PROVIDED MATERIAL:
+++
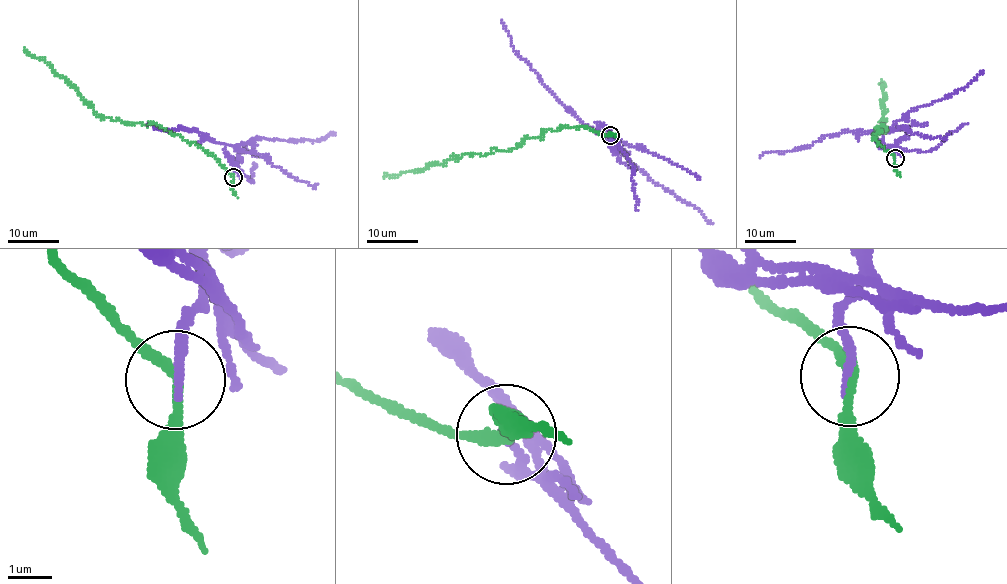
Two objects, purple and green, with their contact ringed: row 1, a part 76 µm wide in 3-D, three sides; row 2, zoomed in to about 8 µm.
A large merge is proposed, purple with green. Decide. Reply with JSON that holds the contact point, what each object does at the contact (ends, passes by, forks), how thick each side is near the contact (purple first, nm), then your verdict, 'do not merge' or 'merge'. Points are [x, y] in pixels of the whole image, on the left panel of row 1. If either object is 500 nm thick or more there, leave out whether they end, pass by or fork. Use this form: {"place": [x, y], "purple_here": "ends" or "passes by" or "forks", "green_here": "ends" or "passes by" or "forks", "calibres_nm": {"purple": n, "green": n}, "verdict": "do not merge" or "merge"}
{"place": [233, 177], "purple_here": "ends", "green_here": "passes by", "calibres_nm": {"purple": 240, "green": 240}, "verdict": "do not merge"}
+++
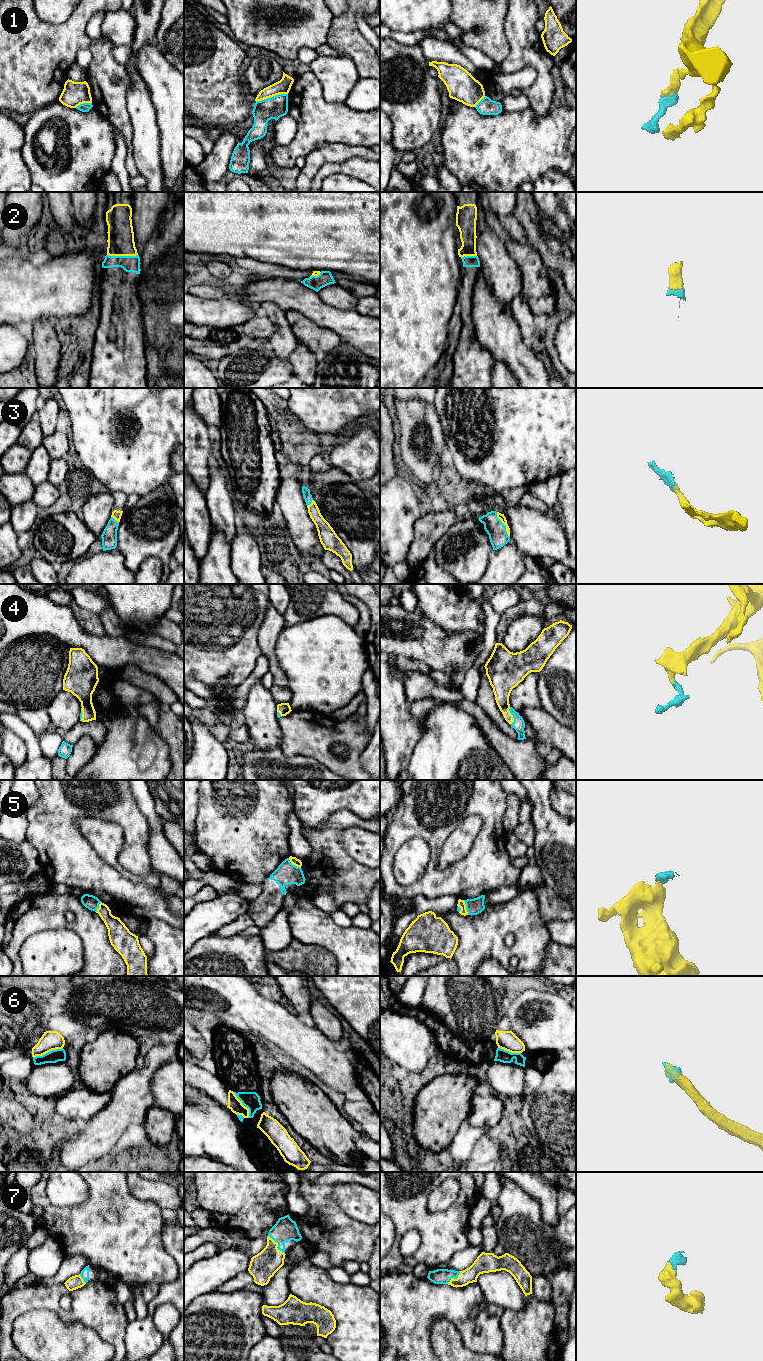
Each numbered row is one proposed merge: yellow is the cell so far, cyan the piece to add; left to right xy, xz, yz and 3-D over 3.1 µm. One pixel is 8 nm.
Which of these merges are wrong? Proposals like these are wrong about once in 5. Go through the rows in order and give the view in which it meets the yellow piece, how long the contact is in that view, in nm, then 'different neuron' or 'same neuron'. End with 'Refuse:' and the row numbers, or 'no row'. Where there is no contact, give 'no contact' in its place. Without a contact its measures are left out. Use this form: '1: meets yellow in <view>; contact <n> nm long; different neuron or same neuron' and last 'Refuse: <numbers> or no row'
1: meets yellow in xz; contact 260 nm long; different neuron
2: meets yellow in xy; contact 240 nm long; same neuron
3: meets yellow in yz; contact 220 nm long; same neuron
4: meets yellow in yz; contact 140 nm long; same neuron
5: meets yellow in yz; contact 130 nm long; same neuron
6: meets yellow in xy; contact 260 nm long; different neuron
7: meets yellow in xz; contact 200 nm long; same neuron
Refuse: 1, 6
+++
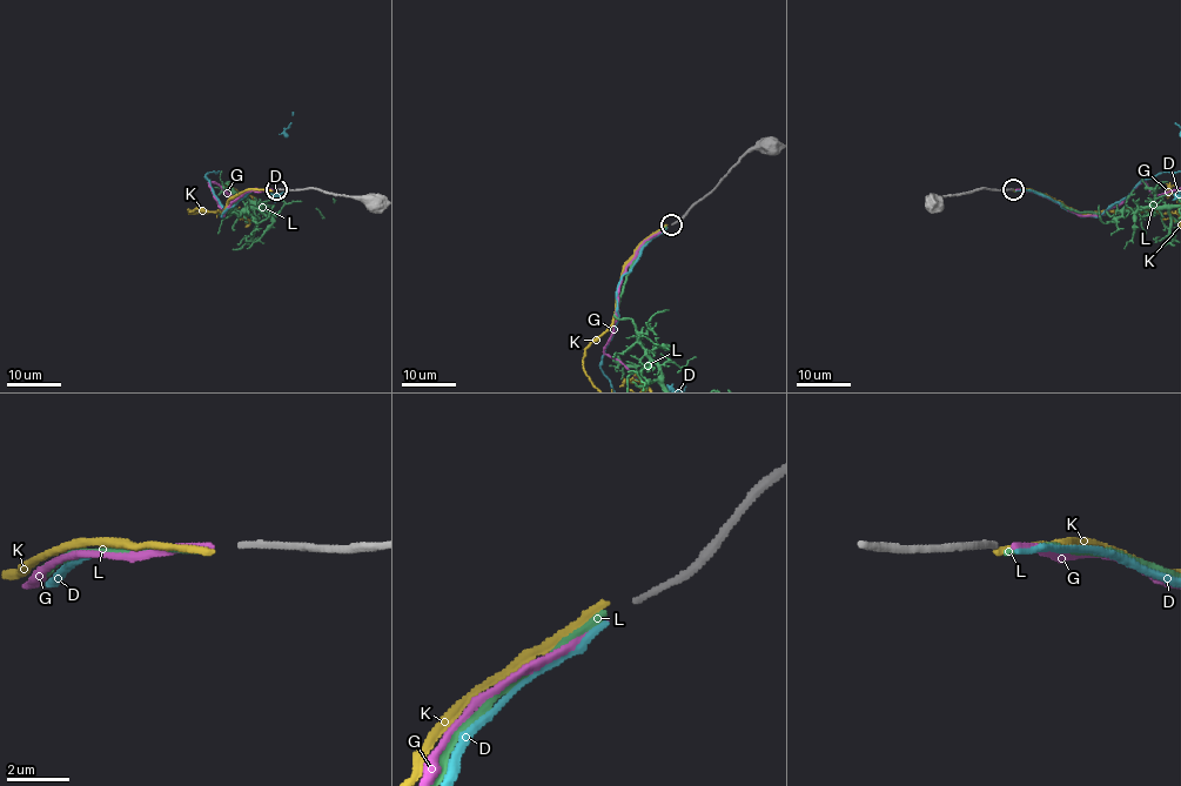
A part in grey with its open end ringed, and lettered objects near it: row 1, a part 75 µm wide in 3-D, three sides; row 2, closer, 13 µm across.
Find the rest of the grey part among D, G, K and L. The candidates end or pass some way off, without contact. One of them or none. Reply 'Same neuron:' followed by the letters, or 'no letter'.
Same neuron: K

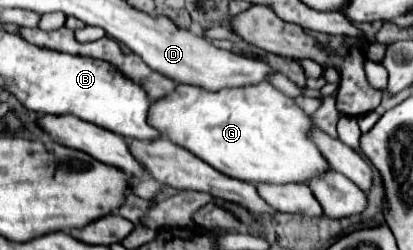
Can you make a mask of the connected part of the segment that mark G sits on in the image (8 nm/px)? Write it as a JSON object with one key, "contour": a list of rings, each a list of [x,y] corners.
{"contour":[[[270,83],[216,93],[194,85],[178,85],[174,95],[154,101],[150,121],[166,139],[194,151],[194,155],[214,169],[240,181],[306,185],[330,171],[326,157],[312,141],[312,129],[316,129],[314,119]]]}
+++
Across the entries, how many lines contain the word "ringed"? State that number and nothing else.

2